Using the information -
a – Could you transcribe the listing from its first line through the line containing "How many OpenSession", keeping every line the same?
b – Can you pick up the passage on the men's long jump at the 2000 Sydney Olympics after its last sentence and keep writing?
-- Extract follows --
The men's long jump event at the 2000 Summer Olympics took place on Monday, 25 September, and Thursday, 28 September 2000, in Sydney, Australia. Fifty-three athletes from 38 nations competed. The maximum number of athletes per nation had been set at 3 since the 1930 Olympic Congress. The event was won by Iván Pedroso of Cuba, the nation's first medal and title in the men's long jump; it snapped a four-Games streak of American (and, specifically, Carl Lewis) victories. Jai Taurima took silver, Australia's third silver in the event (1948 and 1984). Roman Shchurenko earned Ukraine's first medal in the men's long jump with his bronze. It was the first time the United States had competed in the event and not won at least a silver medal; the Americans had previously failed to place in the top two only at the boycotted 1980 Games.
-- Extract concluded --
-- Record extracts follows --
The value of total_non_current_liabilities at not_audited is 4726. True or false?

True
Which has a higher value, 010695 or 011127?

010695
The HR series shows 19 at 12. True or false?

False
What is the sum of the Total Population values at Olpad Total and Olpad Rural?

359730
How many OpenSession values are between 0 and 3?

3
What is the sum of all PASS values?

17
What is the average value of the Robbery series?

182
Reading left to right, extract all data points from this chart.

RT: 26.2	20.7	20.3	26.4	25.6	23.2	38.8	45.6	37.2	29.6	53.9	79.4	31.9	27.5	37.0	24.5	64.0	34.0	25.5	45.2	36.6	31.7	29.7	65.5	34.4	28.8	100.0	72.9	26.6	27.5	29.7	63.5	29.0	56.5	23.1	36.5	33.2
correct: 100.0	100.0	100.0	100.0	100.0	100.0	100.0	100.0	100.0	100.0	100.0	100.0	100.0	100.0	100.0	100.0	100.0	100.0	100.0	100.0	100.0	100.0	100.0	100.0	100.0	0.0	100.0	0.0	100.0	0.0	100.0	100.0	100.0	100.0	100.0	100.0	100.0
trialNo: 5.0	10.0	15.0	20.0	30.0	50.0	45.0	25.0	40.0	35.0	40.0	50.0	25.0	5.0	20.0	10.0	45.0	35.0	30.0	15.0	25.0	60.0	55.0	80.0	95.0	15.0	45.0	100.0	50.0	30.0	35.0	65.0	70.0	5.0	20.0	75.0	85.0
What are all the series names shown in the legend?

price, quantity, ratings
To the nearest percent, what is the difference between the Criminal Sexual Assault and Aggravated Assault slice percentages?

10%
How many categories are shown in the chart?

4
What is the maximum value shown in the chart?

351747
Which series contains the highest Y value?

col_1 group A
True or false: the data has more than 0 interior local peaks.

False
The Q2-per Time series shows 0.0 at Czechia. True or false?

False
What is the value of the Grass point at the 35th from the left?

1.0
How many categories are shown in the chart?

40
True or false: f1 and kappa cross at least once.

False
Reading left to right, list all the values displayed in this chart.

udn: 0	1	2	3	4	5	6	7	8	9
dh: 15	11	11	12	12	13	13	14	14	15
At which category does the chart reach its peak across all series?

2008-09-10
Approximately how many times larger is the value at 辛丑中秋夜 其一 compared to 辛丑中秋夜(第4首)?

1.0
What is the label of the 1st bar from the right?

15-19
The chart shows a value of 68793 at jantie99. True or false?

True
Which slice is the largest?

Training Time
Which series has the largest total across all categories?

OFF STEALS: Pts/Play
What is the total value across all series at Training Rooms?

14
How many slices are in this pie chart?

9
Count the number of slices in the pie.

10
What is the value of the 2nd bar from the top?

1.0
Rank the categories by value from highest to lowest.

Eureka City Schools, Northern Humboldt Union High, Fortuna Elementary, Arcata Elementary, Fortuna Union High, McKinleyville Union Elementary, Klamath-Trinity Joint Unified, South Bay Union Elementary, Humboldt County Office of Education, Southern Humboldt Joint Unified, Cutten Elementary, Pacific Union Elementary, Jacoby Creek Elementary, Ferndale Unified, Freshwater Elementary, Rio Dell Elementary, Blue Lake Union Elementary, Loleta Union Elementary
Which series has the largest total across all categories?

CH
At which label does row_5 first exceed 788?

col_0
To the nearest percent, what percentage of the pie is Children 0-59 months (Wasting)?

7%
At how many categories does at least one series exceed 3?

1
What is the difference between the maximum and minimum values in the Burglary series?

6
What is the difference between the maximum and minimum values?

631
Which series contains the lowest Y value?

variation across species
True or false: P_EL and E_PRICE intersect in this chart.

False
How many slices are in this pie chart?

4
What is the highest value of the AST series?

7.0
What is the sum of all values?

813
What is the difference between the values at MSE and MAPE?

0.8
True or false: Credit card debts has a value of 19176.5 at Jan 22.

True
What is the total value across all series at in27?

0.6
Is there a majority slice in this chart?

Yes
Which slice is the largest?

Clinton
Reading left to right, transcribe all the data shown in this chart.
-- Record extracts concluded --
Results of the tasks -
a –
The value of total_non_current_liabilities at not_audited is 4726. True or false?

True
Which has a higher value, 010695 or 011127?

010695
The HR series shows 19 at 12. True or false?

False
What is the sum of the Total Population values at Olpad Total and Olpad Rural?

359730
How many OpenSession values are between 0 and 3?

b –
Background

This was the 24th appearance of the event, which is one of 12 athletics events to have been held at every Summer Olympics. The returning finalists from the 1996 Games were silver medalist James Beckford of Jamaica, sixth-place finisher Gregor Cankar of Slovenia, eighth-place finisher Mattias Sunneborn of Sweden, and twelfth-place finisher Iván Pedroso of Cuba. Pedroso had been the best long jumper in the world since 1995, winning the 1995, 1997, and 1999 world championships (he would later win again in 2001); he had struggled with a hamstring injury in 1996, hampering his Olympic medal hopes in Atlanta. The American team of Carl Lewis, Mike Powell, and Joe Greene which had competed together the last two Games, sweeping the 1992 medals and taking gold, bronze, and 5th in 1996, had completely turned over. The United States had no particularly strong replacements; the nation's top jumper, Dwight Phillips, would later be dominant in the event but was not there yet in 2000. Jai Taurima, of the host Australia, was Pedroso's strongest challenger.

Lithuania, Mauritius, Morocco, Namibia, and Uzbekistan each made their first appearance in the event. The United States appeared for the 23rd time, most of any nation, having missed only the boycotted 1980 Games.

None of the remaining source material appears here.